Ce projet de loi, le Good Governance Integrity Reporting Bill, devra être présenté devant l’Assemblée nationale bientôt. S’il est adopté, ses dispositions seront effectives dès le début de l’année prochaine.

Essentiellement, ce qui va changer, c’est que des enquêtes pourront être initiées sur la base des richesses ostentatoires. Les politiciens ou hauts fonctionnaires qui achètent maisons, villas, campements, bateaux et voitures de luxe vont devoir justifier la provenance de leur fortune. S’ils en sont incapables, leurs biens seront saisis. Bien entendu, ils auront un droit d’appel auprès de la Cour suprême.

Cette loi vient pallier une lacune souvent dénoncée de la loi anticorruption, la POCA. Dans l’état actuel de la législation, aucune enquête ne peut être initiée à l’encontre d’un individu même s’il fait étalage d’une richesse sans proportion aucune avec ses revenus déclarés. Car, l’ICAC n’a pas de mandat légal pour exiger des explications des individus soupçonnés d’avoir bâti des richesses sans lien avec leurs revenus légitimes. La commission ne peut agir que lorsqu’elle est déjà en présence d’indices de fraude. Actuellement, elle se retrouve impuissante face à des fortunes indécentes.

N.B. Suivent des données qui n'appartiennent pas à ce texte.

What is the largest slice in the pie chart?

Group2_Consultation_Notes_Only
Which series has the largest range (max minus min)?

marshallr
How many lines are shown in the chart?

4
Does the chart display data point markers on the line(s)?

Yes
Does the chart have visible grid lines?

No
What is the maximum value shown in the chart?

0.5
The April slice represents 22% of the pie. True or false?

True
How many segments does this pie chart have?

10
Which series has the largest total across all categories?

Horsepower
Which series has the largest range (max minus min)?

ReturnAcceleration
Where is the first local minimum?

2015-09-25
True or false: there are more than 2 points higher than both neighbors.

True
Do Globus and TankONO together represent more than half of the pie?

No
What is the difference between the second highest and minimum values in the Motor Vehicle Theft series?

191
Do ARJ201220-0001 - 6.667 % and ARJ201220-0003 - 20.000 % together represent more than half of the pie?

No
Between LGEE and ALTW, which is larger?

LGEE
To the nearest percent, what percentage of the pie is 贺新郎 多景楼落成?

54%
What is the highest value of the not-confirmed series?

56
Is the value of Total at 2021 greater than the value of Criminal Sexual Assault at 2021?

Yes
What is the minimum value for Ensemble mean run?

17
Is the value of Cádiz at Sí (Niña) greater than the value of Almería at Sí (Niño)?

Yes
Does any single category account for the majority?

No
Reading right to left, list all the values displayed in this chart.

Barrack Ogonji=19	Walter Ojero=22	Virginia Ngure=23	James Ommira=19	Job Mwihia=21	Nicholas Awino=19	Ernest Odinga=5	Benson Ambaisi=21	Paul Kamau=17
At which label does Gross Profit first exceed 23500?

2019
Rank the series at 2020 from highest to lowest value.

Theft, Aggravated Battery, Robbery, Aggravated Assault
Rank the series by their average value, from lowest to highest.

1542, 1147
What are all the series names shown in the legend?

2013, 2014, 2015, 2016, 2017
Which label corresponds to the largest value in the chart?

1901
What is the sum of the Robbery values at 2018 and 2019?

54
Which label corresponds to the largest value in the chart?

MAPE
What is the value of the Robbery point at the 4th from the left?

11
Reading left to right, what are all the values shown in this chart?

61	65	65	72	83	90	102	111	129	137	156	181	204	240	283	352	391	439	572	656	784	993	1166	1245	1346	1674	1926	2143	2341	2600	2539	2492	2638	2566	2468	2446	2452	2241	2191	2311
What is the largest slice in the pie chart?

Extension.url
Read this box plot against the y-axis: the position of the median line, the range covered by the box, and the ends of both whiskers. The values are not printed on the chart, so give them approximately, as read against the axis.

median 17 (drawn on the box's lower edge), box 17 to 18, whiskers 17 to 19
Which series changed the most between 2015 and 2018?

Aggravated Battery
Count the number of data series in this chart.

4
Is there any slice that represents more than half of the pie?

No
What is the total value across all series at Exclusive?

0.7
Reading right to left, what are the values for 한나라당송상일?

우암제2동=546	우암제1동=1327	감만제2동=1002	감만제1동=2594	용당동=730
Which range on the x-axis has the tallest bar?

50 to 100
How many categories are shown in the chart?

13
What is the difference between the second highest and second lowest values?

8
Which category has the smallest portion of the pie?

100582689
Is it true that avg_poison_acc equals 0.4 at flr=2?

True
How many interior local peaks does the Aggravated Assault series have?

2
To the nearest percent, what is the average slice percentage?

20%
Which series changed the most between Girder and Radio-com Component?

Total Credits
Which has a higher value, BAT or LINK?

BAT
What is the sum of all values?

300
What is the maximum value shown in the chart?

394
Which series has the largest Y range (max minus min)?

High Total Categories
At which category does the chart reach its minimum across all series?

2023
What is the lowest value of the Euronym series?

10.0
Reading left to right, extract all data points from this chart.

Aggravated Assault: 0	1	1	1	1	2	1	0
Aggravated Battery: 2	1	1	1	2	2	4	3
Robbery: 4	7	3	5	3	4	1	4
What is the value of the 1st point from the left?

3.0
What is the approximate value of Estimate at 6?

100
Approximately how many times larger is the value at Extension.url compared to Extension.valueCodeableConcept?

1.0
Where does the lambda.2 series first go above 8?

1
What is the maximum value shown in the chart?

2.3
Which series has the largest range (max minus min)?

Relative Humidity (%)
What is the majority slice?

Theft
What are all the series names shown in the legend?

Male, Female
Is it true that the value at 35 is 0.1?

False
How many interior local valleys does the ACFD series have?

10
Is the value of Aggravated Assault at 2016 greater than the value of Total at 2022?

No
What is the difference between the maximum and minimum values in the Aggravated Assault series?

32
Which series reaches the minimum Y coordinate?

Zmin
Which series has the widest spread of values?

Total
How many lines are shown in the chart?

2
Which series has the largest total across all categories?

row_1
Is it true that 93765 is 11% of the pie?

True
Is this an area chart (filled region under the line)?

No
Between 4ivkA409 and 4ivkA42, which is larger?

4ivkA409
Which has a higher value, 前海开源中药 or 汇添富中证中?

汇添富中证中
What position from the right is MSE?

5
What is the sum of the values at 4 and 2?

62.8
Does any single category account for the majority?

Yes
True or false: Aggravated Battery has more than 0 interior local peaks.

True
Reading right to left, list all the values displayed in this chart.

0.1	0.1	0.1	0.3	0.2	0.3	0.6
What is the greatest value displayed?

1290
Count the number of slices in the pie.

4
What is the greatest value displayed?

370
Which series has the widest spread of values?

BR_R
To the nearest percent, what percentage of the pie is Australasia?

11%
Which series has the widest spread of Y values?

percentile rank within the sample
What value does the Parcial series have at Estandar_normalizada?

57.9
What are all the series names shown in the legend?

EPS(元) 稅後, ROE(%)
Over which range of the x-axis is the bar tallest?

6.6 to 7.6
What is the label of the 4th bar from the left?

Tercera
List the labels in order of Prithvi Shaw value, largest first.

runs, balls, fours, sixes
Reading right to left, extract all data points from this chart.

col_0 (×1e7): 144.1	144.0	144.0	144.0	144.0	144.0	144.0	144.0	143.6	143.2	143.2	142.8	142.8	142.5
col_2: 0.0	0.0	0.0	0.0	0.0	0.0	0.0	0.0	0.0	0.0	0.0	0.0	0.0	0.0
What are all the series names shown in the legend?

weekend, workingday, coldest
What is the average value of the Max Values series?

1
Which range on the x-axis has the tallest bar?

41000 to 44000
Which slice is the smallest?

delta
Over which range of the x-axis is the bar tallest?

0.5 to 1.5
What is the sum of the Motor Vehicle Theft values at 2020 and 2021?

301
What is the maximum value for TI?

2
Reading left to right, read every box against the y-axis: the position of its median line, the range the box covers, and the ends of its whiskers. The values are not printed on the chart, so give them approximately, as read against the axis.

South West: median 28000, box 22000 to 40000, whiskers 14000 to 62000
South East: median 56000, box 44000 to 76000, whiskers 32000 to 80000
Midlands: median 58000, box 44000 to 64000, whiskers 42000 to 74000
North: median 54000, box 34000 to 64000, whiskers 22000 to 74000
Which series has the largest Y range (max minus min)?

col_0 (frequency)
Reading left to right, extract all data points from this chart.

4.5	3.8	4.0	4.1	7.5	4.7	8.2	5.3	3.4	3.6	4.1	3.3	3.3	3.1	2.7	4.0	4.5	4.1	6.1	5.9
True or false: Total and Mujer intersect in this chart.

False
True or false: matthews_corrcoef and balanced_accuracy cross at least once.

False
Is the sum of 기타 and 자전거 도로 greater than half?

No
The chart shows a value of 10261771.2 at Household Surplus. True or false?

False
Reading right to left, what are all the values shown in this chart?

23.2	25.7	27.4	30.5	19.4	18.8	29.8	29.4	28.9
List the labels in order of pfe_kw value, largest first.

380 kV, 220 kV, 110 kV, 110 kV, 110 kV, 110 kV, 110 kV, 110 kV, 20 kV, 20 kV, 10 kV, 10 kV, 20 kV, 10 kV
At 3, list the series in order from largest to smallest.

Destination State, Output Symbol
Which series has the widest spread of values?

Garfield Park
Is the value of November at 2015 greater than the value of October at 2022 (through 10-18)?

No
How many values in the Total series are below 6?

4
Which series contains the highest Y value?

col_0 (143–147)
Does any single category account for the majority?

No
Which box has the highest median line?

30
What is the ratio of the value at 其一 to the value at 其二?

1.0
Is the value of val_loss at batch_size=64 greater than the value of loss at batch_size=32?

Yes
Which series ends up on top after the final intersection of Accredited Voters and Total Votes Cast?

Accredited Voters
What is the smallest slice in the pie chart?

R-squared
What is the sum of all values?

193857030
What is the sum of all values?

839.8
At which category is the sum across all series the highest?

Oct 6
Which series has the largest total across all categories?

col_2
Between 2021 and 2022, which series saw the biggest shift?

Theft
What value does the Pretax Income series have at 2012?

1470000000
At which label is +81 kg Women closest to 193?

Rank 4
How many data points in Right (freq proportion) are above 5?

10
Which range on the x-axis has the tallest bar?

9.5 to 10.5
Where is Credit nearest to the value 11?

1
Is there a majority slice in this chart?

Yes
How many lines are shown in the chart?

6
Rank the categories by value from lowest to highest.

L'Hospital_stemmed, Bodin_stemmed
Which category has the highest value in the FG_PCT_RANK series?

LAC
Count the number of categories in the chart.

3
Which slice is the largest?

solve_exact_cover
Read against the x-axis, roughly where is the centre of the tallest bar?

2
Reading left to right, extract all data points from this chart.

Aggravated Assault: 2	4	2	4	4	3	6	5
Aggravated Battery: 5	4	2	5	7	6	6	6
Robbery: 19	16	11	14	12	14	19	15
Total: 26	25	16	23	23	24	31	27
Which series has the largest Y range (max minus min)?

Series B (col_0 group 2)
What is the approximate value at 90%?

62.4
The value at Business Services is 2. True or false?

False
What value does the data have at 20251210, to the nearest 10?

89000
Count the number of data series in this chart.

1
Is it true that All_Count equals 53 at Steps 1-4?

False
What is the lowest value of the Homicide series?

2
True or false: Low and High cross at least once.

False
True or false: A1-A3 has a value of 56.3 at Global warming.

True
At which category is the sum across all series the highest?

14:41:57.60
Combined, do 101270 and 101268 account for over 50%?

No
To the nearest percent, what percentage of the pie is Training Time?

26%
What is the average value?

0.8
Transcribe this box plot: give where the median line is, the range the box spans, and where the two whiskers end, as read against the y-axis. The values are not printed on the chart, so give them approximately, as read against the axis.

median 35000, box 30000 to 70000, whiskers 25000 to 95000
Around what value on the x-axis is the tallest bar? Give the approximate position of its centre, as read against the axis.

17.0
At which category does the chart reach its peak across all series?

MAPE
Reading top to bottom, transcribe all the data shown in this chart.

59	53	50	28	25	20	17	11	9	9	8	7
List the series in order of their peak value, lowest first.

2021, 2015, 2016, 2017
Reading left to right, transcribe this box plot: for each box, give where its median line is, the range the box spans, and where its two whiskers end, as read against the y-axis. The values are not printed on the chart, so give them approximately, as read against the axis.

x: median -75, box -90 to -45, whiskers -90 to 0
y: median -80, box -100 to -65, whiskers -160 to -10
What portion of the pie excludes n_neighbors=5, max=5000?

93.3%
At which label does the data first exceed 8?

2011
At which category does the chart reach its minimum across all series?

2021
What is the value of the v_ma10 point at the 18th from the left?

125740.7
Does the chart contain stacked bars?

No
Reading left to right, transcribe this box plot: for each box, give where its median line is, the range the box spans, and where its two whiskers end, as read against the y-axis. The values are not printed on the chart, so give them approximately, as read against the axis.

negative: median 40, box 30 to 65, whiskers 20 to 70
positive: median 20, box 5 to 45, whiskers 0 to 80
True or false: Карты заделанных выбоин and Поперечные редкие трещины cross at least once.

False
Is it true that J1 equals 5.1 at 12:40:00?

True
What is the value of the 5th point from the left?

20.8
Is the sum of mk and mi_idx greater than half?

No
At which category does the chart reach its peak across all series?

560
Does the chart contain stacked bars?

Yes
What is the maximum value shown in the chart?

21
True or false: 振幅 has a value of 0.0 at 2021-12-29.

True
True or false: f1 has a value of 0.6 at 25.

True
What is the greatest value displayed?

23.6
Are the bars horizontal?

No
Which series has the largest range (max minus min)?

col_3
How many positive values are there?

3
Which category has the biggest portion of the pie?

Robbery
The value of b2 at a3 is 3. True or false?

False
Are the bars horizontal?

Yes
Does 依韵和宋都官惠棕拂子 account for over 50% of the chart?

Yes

La nouvelle loi est une étape dans le combat pour la transparence de la vie publique. Mais il restera une autre anomalie à corriger. Il est temps d’amender la loi pour que les déclarations de patrimoine de tous les élus et grands commis de l’État soient rendues publiques.

Il existe un «Declaration of Assets Act» dans notre arsenal législatif depuis 1991 mais dans la pratique il ne sert à rien. La déclaration des avoirs d’un grand nombre de personnes est déposée dans un tiroir à l’ICAC sans que le public ait le droit de la consulter. Cette déclaration reste secrète en raison d’un imbroglio légal que les anciens dirigeants ont maintenu, à dessein ou pas. Pour une transparence totale, il faut lever ce voile également.